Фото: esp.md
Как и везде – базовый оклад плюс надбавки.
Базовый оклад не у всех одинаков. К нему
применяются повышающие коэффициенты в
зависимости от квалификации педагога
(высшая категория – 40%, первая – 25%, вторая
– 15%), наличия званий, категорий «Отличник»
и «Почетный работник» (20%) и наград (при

§ **What to produce**
All the records shown above need to be given again exactly.

§ **Exercise output**
Фото: esp.md
Как и везде – базовый оклад плюс надбавки.
Базовый оклад не у всех одинаков. К нему
применяются повышающие коэффициенты в
зависимости от квалификации педагога
(высшая категория – 40%, первая – 25%, вторая
– 15%), наличия званий, категорий «Отличник»
и «Почетный работник» (20%) и наград (при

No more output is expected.